In 2014, Special Purpose Acquisition Companies made their way to the South African market. This was after the JSE amended its listing requirements to accommodate these new investment structures. The new rules permitted cash shells to list on the bourse in order to raise the capital needed to afford the business’s future money makers.

In South Africa the vehicle is still very much in its infancy. Only eight listings were added to the bourse’s arsenal over the last few years, bringing more than R8-billion in funds to the fold. These companies traded under the sector banner of non-equity on both the mainboard and the AltX. At the start, the Public Investment Corporation was the structure’s biggest supporter, considering it an apt avenue to create more black industrialists. It still owns a significant stake in GAIA Infrastructure Capital, which invests in operating infrastructure assets in southern Africa’s energy, transportation and water and sanitation sectors.

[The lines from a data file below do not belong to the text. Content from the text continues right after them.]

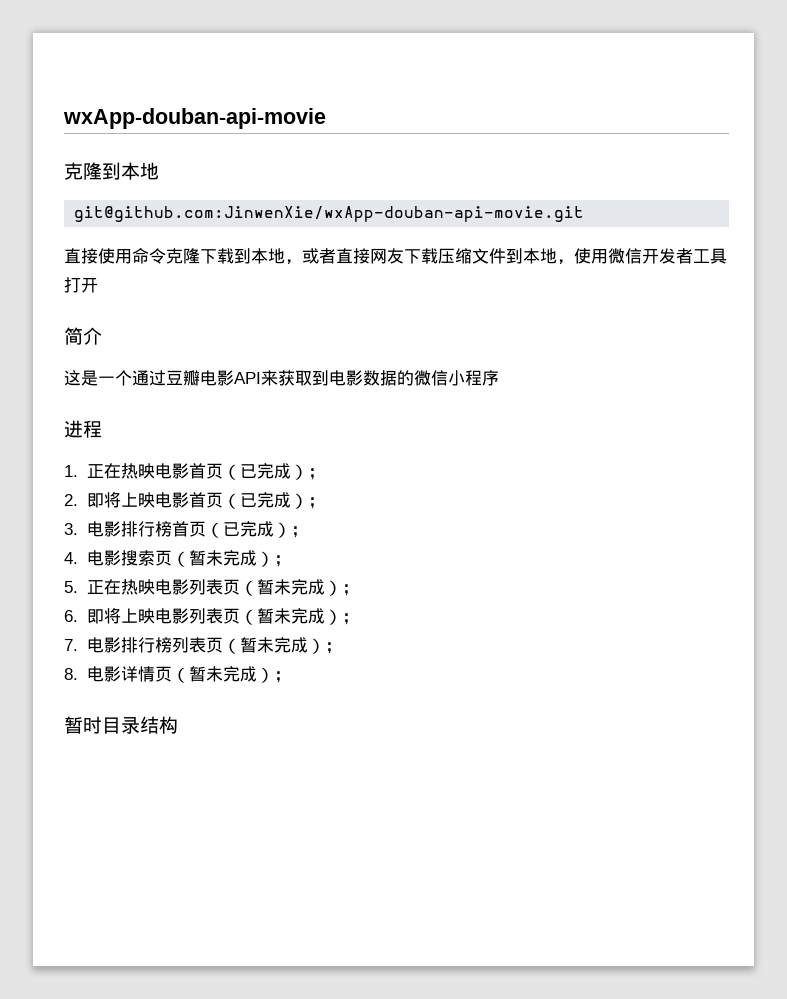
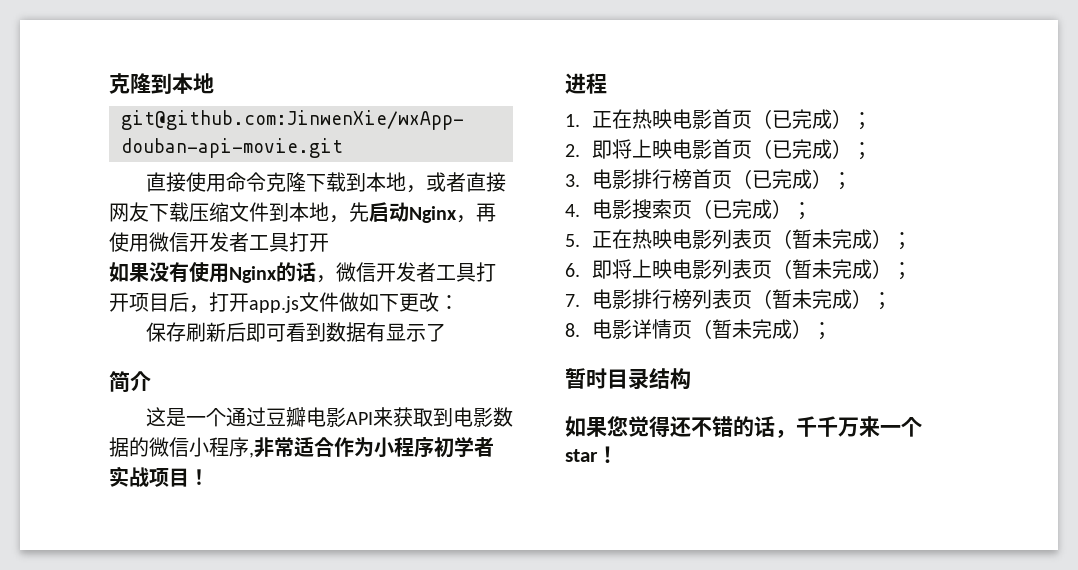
[63,108,326,129] wxApp-douban-api-movie // -> (109, 83) none
(574, 262) none -> [349,202,496,223] 先启动Nginx，再
(98, 285) none -> [109,262,496,283] [109,292,459,313] [145,322,446,342] // 如果没有使用Nginx的话，微信开发者工具打开项目后，打开app.js文件做如下更改： // 保存刷新后即可看到数据有显示了
(499, 378) none -> [249,437,494,458] [109,466,209,487] ,非常适合作为小程序初学者实战项目！
[188,550,223,566] 暂未 -> [712,200,733,218] 已
(178, 725) none -> [565,416,922,438] [565,446,618,463] // 如果您觉得还不错的话，千千万来一个star！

It returned to the market in the past few years to raise capital to buy R1.7-billion in infrastructure assets. Kula-Verster says being a listed entity gives the management team a platform to potentially raise significant capital to enable them to make meaningful acquisitions, without facing some of the challenges experienced by traditional private equity ventures with specified exit restrictions.

It probably won’t return to the capital markets very soon. Its financial results for the year to March 2019 that were released in the third week of November, revealed a highly cash generative business. With a cash generation ratio of 122.8% relative to trading profit, the company was sitting on a cash pile of R611.2-million at the time of reporting. This represents 39 cents per share, relative to a closing price of 74 cents at the end of March.